Stored records
::::
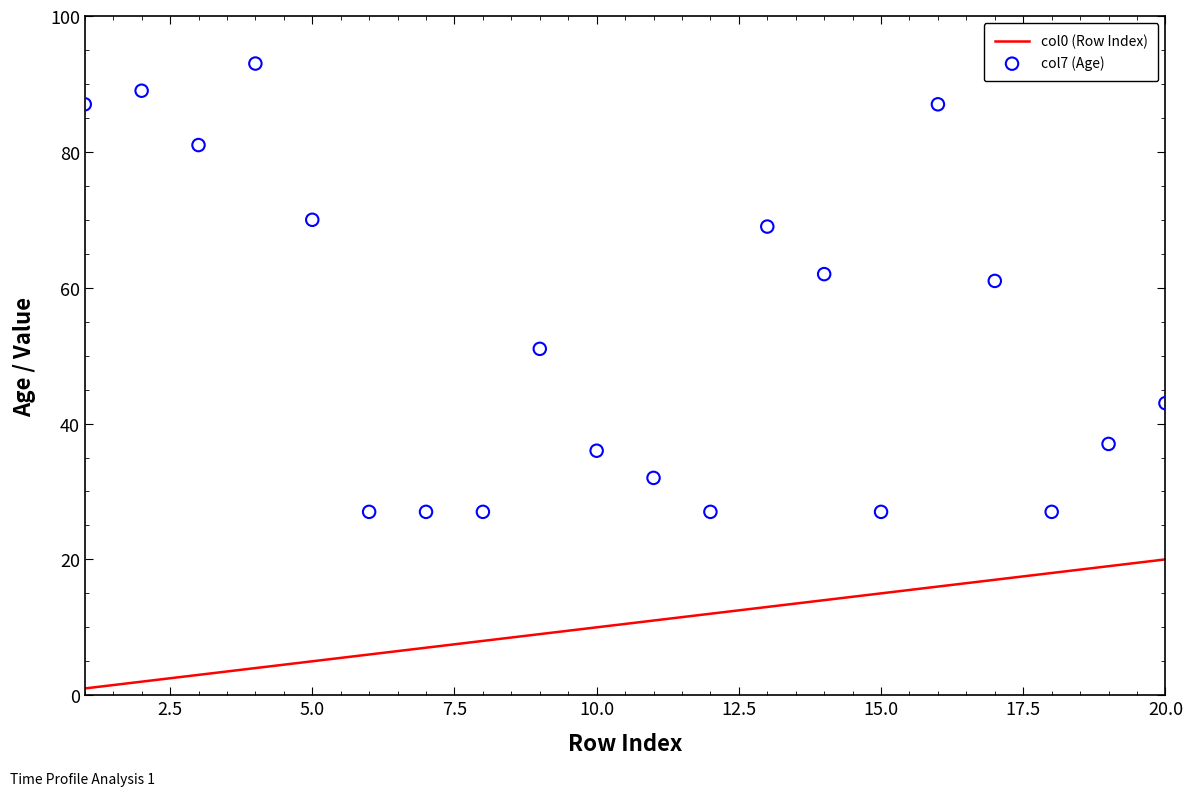

The col0 (Row Index) series shows 6 at 10.0. True or false?

False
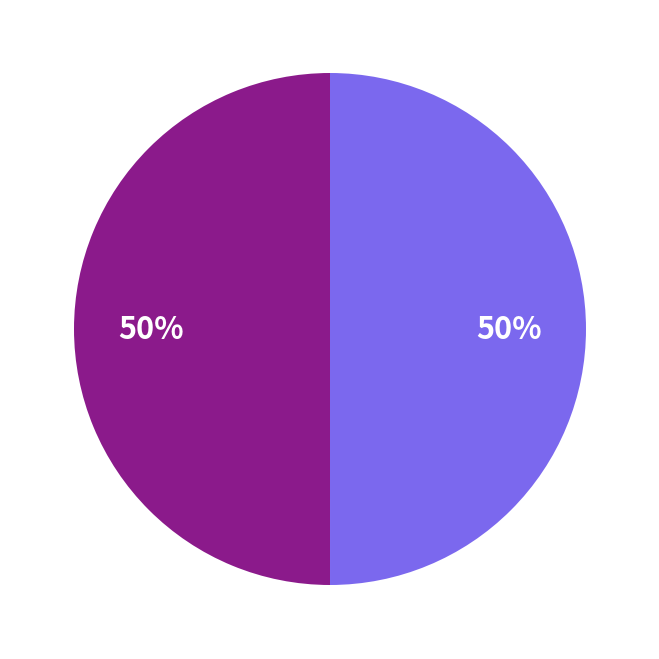

To the nearest percent, what is the average slice percentage?

50%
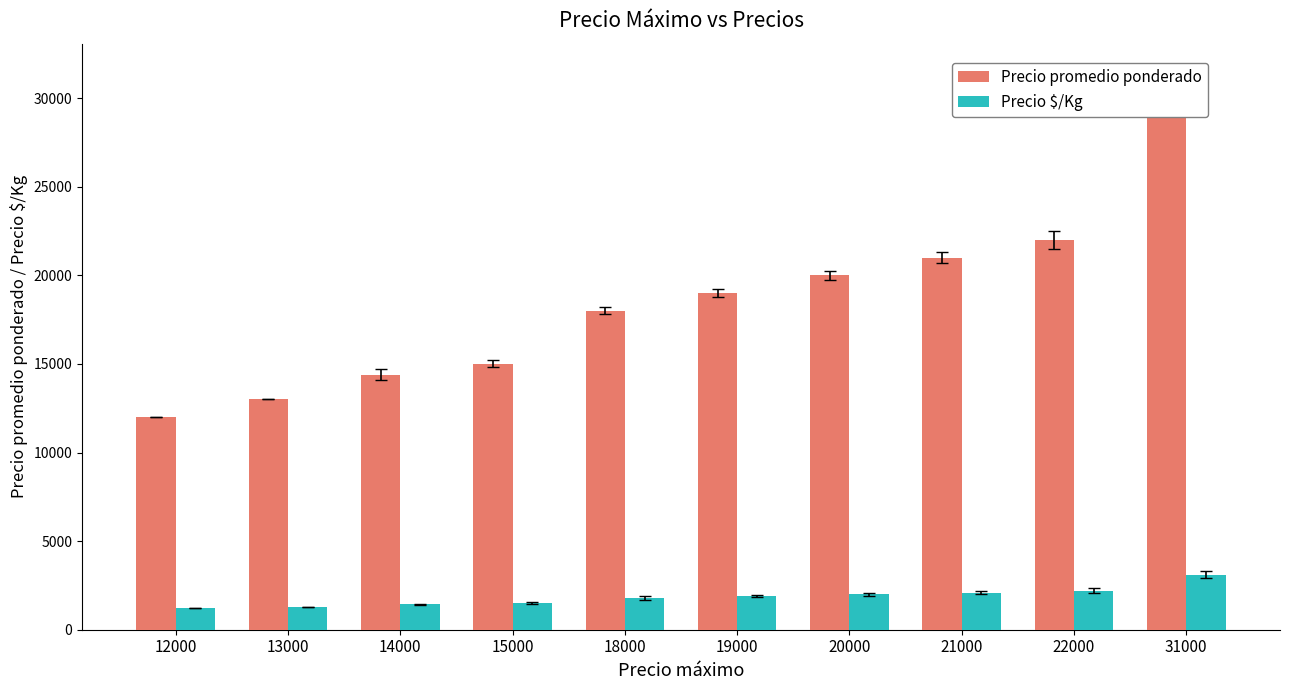

Is the value of Precio promedio ponderado at 13000 greater than the value of Precio $/Kg at 14000?

Yes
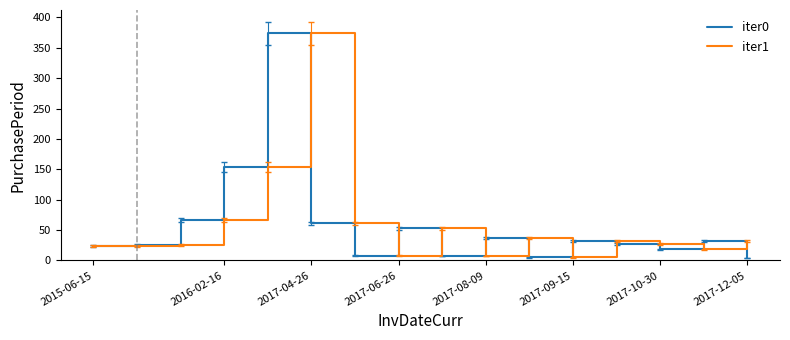

Reading left to right, what are all the values shown in this chart?

iter0: 24	25	67	154	374	61	8	53	7	37	5	32	27	18	32	4
iter1: 24	24	25	67	154	374	61	8	53	7	37	5	32	27	18	32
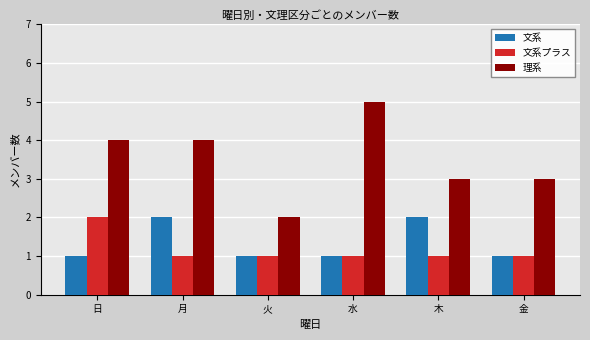

How many values in the 理系 series are below 4?

3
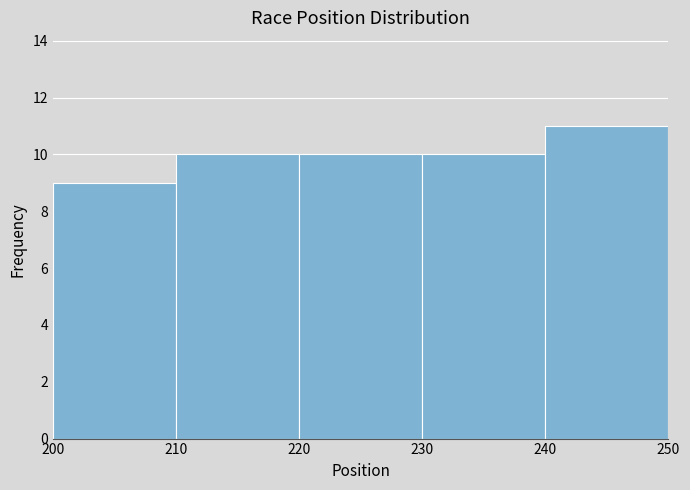

Which range on the x-axis has the tallest bar?

240 to 250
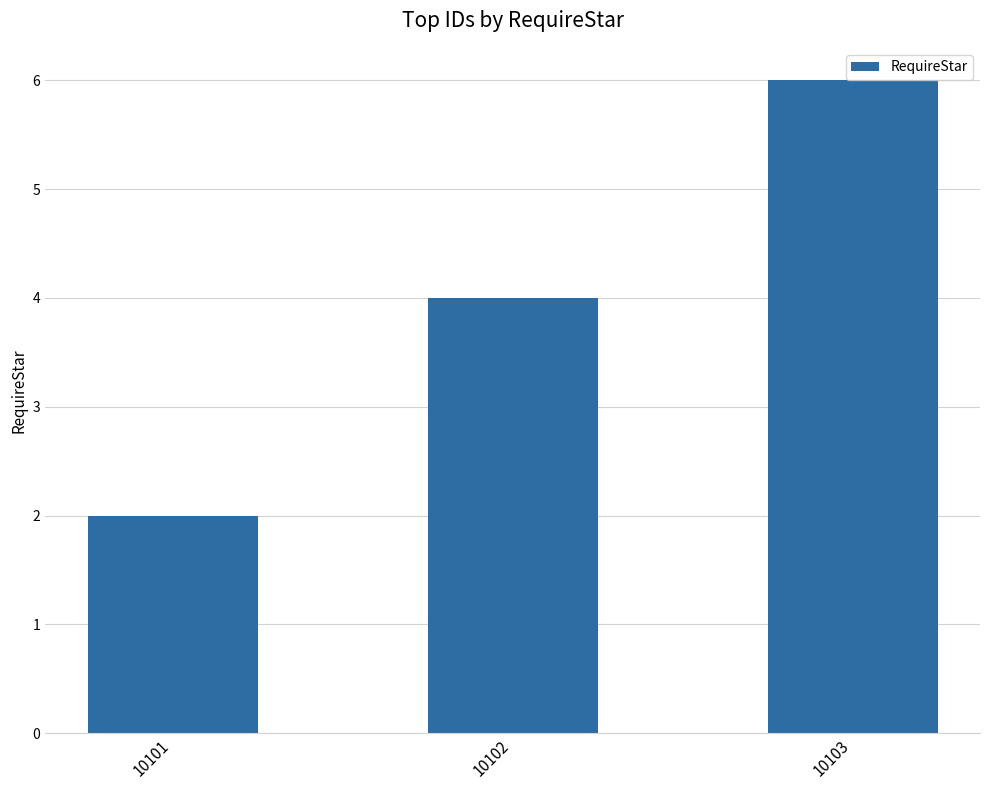

Is it true that the value at 10101 is 1?

False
::::
WHAT TO DO:
Quote all of the items above verbatim, leaving out the pictures.

ANSWER TO THE PROBLEM:
The col0 (Row Index) series shows 6 at 10.0. True or false?

False

To the nearest percent, what is the average slice percentage?

50%

Is the value of Precio promedio ponderado at 13000 greater than the value of Precio $/Kg at 14000?

Yes

Reading left to right, what are all the values shown in this chart?

iter0: 24	25	67	154	374	61	8	53	7	37	5	32	27	18	32	4
iter1: 24	24	25	67	154	374	61	8	53	7	37	5	32	27	18	32

How many values in the 理系 series are below 4?

3

Which range on the x-axis has the tallest bar?

240 to 250

Is it true that the value at 10101 is 1?

False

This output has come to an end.